Musikvermittlung scheint hier als Notwenigkeit erfasst und wird – wie
das vorgestellte Kooperationsprojekt mit Schülern der Frankfurter
Musterschule anschaulich machte – bereits erfolgreich gelebt.
Dennoch ist auch in seinem Haus – so räumt Rietschel
ein – lediglich der Anfang gemacht: Durchgängig integrierte
Musikvermittlung ist ein Prozess, der Zeit braucht.
In den Lehrplänen verankern
Und der Schulbetrieb?

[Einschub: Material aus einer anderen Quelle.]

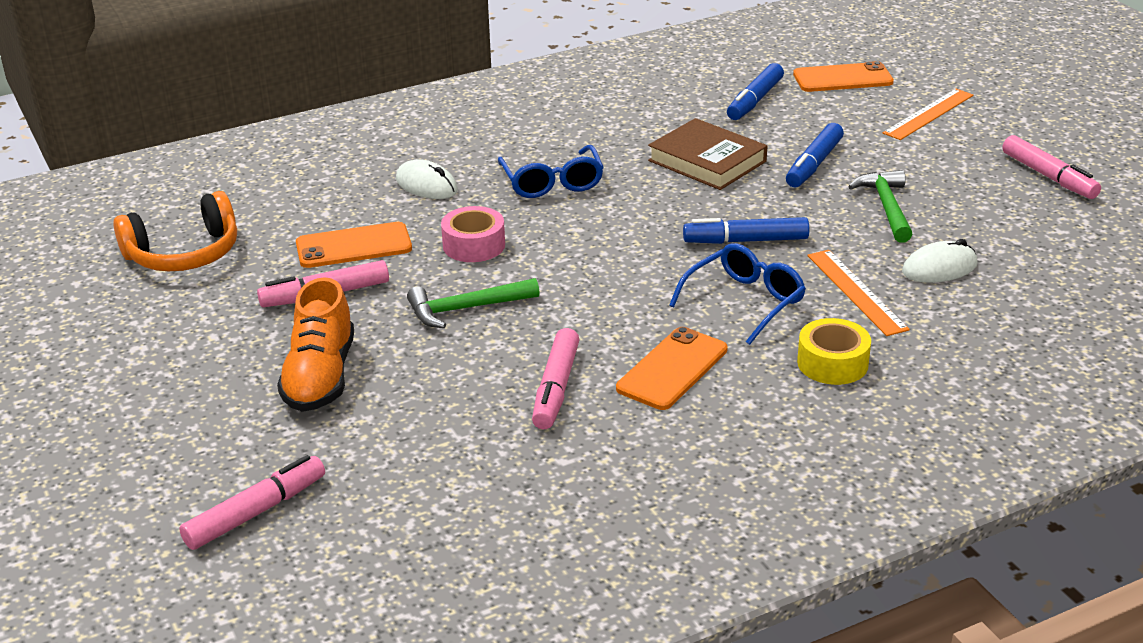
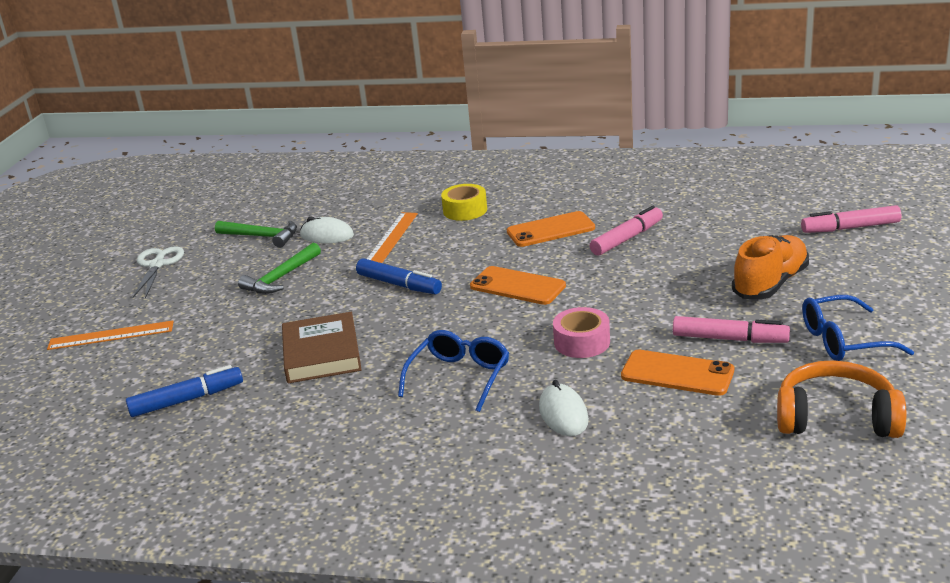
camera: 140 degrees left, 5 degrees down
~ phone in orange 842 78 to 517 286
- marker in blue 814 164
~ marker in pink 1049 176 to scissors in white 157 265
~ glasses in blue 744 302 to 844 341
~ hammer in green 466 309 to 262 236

Isabel Pfeiffer-Pönsgen, Generalsekretärin
der Kulturstiftung der Länder, freute sich zwar über
die Empfehlung, die die Kultusministerkonferenz erst im Februar
zur kulturellen Kinder- und Jugendbildung verabschiedet hatte,
erklärte aber selbst, dass die eigentliche Aufgabe noch bevorstehe,
den Kulturvermittlungsauftrag in die Lehrpläne der Länder
zu bringen.
Dass von den Lehrplänen aus dann noch ein Weg bis zu den Kindern
zurückzulegen ist, weiß jeder Praktiker. Ganztagsschulen
böten verbesserte Möglichkeiten, es bleibt allerdings
zu hoffen, dass Kulturvermittlung hier nicht nur am Nachmittag
als eine Art Erholungsunterricht von den eigentlich wichtigen Fächern
eingeplant wird, sondern als Essenz von Bildung.